Article 11. Le projet d'ordonnance budgétaire comprend :
1° le projet de budget des voies et moyens;
2° le projet de budget général des dépenses;
3° un exposé général relatif aux dits projets;
4° les justifications du budget des voies et moyens, composées de notes précisant les hypothèses retenues qui ont présidé à l'estimation des droits constatés;
5° les justifications du budget général des dépenses, composées, d'une part, de notes exposant précisément par mission et par programme les projets du Gouvernement et d'autre part, de plans pluriannuels de liquidation et de programmes physiques pluriannuels en ce qui concerne les investissements.
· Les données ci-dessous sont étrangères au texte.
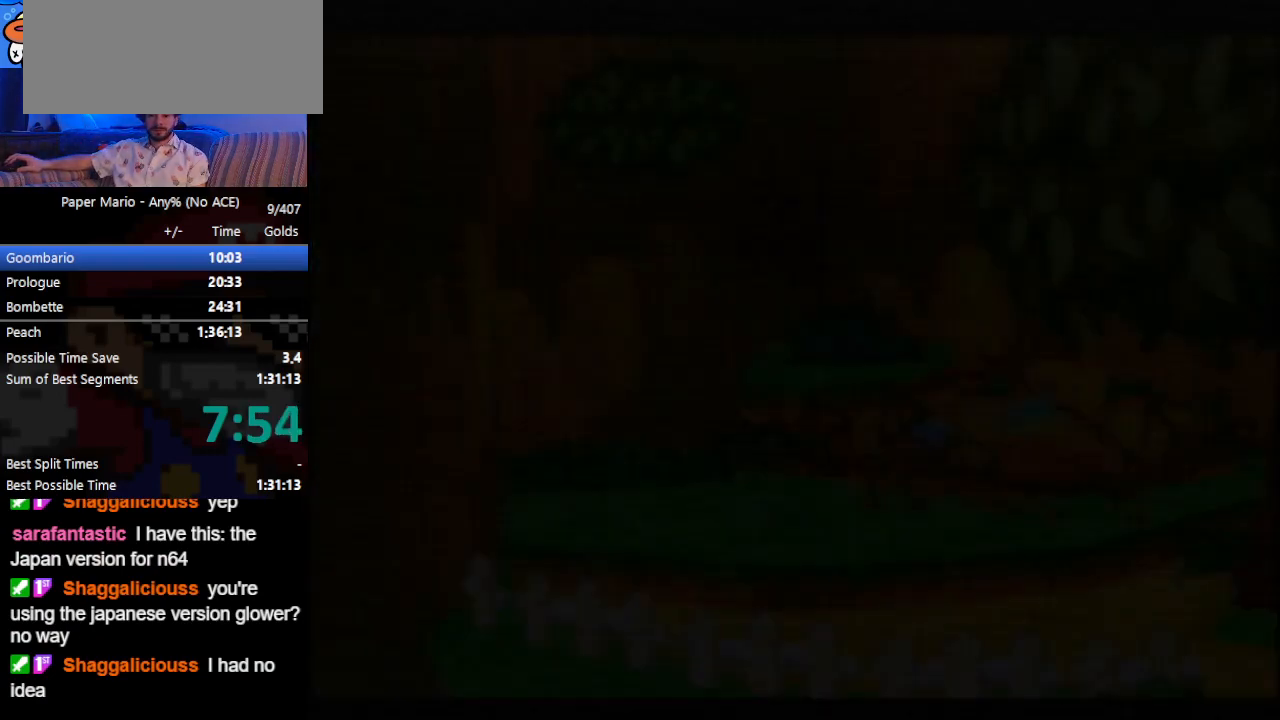
{"buttons": ["B"], "left_stick": "center", "events": []}
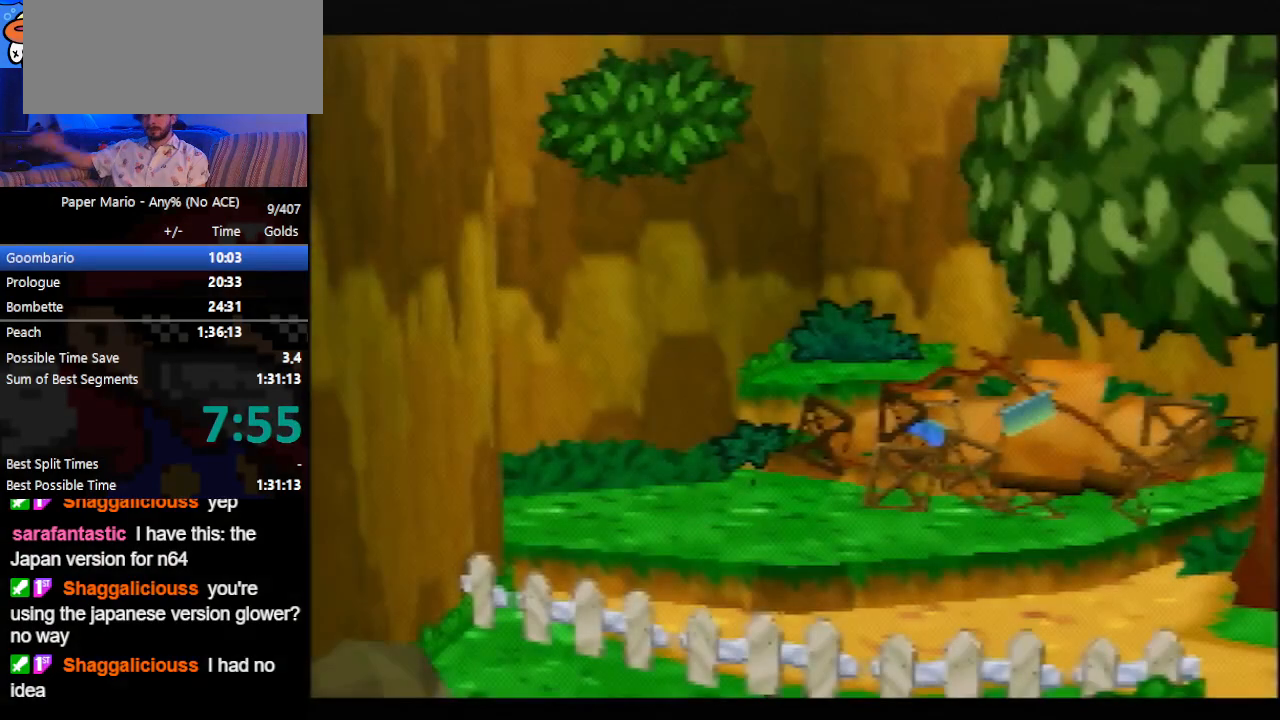
{"buttons": ["B"], "left_stick": "center", "events": []}
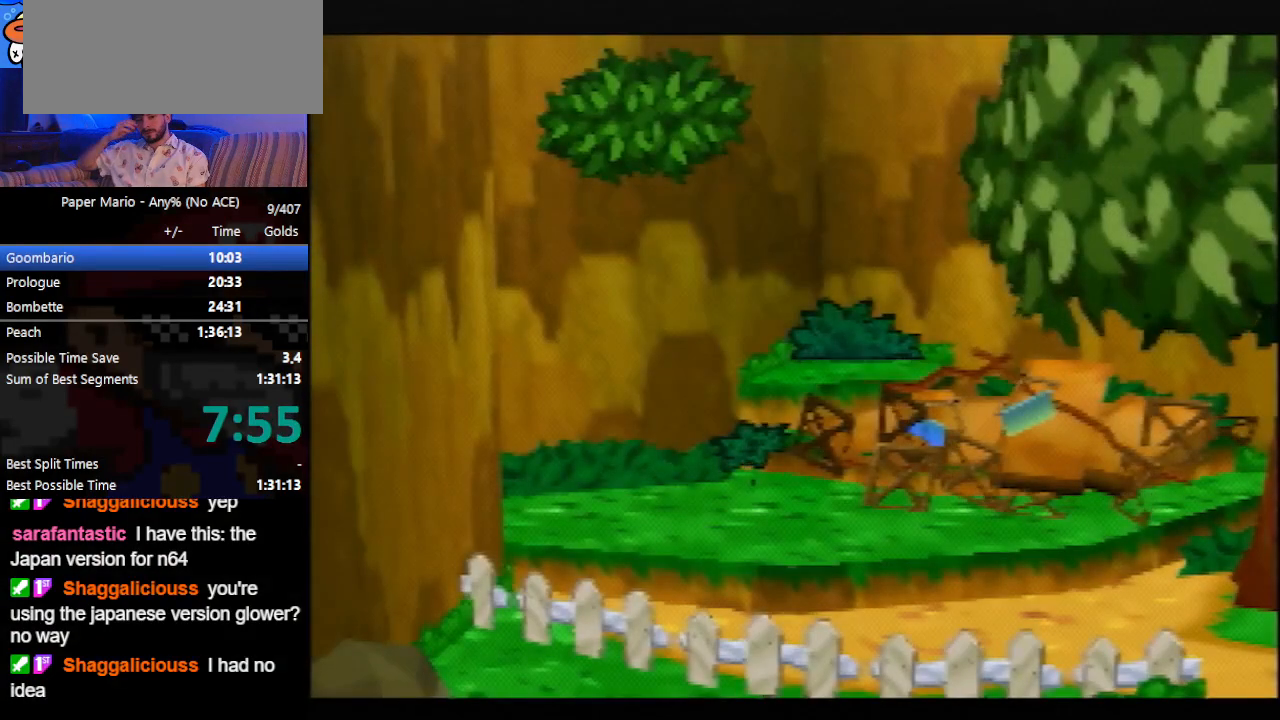
{"buttons": ["B"], "left_stick": "center", "events": []}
En outre sont joints au projet d'ordonnance budgétaire :
1° le projet d'ordonnance portant règlement définitif du budget de l'entité régionale, relatif à l'exercice budgétaire qui précède celui durant lequel le budget est élaboré;
2° le projet d'ordonnance portant règlement définitif du budget de chaque organisme administratif autonome de première et de seconde catégorie, relatif à l'exercice budgétaire qui précède celui durant lequel le budget est élaboré.
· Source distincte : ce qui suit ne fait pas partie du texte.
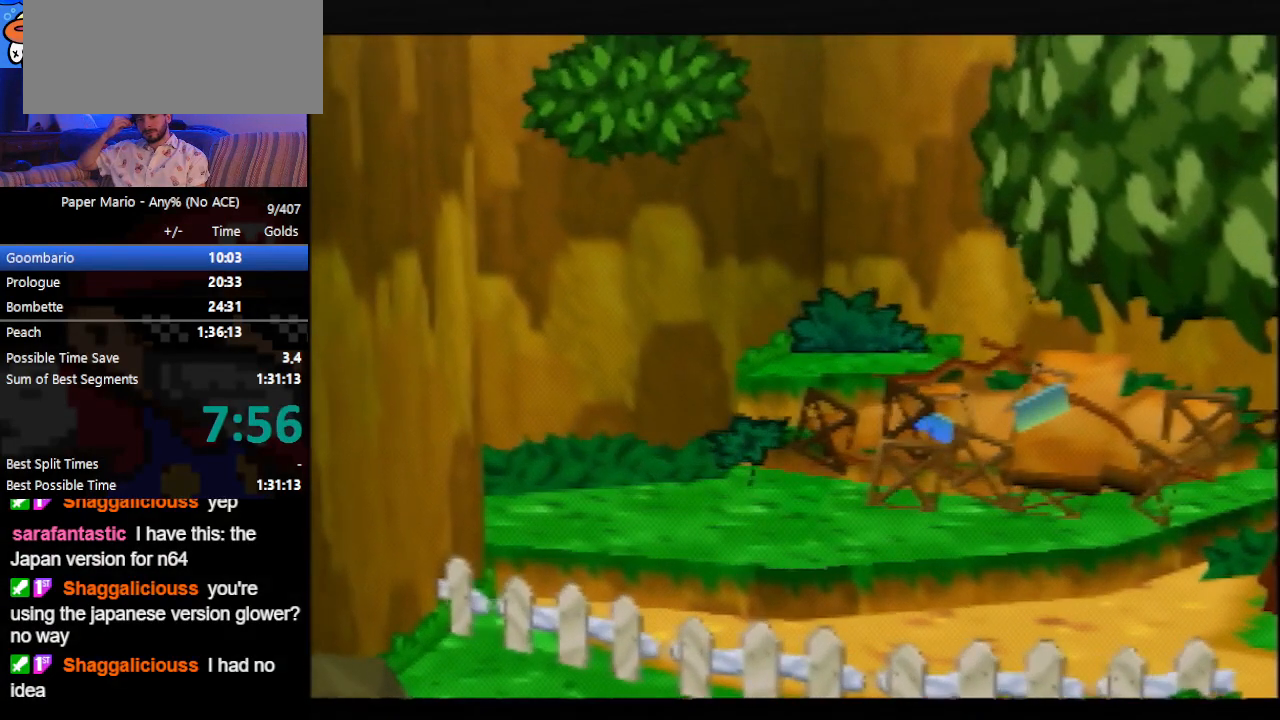
{"buttons": ["B"], "left_stick": "center", "events": []}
Le projet d'ordonnance budgétaire est déposé au Parlement au plus tard le 31 octobre de l'année qui précède l'année budgétaire.
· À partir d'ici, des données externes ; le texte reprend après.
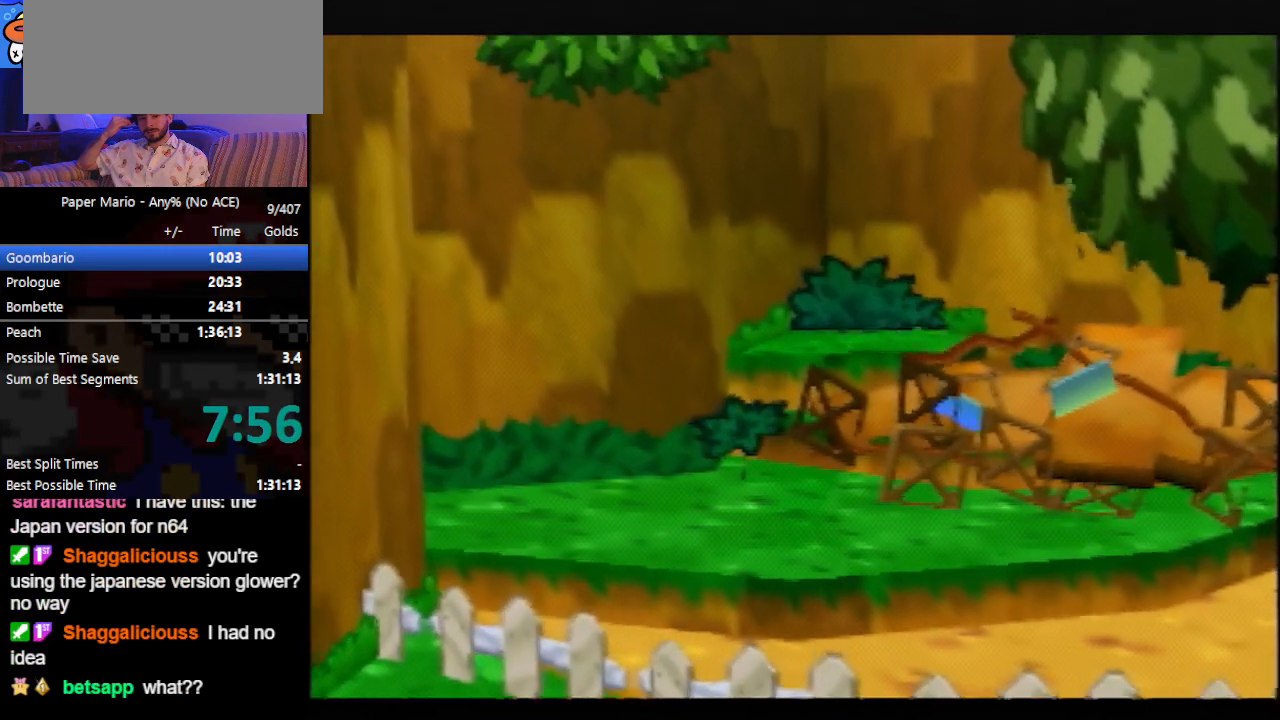
{"buttons": ["B"], "left_stick": "center", "events": []}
Article 12. Le Gouvernement arrête la structure du budget des voies et moyens et du budget général des dépenses.
Les montants inscrits aux allocations de base sont exprimés en milliers d'euros.
Article 13. Le budget des voies et moyens autorise la perception de l'impôt conformément aux lois, ordonnances, arrêtés et tarifs qui s'y rapportent. Il contient l'estimation des droits constatés des services du Gouvernement et autorise, dans les limites et conditions qu'il précise, la conclusion des emprunts.
Les crédits afférents aux programmes distinguent les moyens budgétaires par activité, selon leur origine, et par groupe principal de nature, selon la classification économique.
Les crédits afférents aux programmes sont ventilés en allocations de base conformément à la classification économique.
Les allocations de base sont codifiées selon la classification fonctionnelle.
Les montants inscrits aux allocations de base sont appelés les crédits administratifs.
Article 14. Le budget général des dépenses prévoit et autorise les dépenses par programme.
Les crédits afférents aux programmes distinguent les moyens budgétaires par activités, selon leur destination, et par groupe principal de nature, selon la classification économique. Les crédits afférents aux programmes sont ventilés en allocations de base conformément à la classification économique.
Les allocations de base sont codifiées selon la classification fonctionnelle.
Les montants inscrits aux allocations de base selon le type de crédit sont appelés les crédits administratifs.
Article 15. Le budget général des dépenses définit, s'il y a lieu, les conditions relatives aux dépenses. A défaut d'une disposition reprise dans une loi ou ordonnance organique, il est prévu, dans le budget général des dépenses, que le Gouvernement est autorisé à octroyer les subventions facultatives inscrits expressément à charge des allocations de base figurant dans le tableau budgétaire et dont le code économique correspond à un transfert de revenus ou de capital sous forme de subside.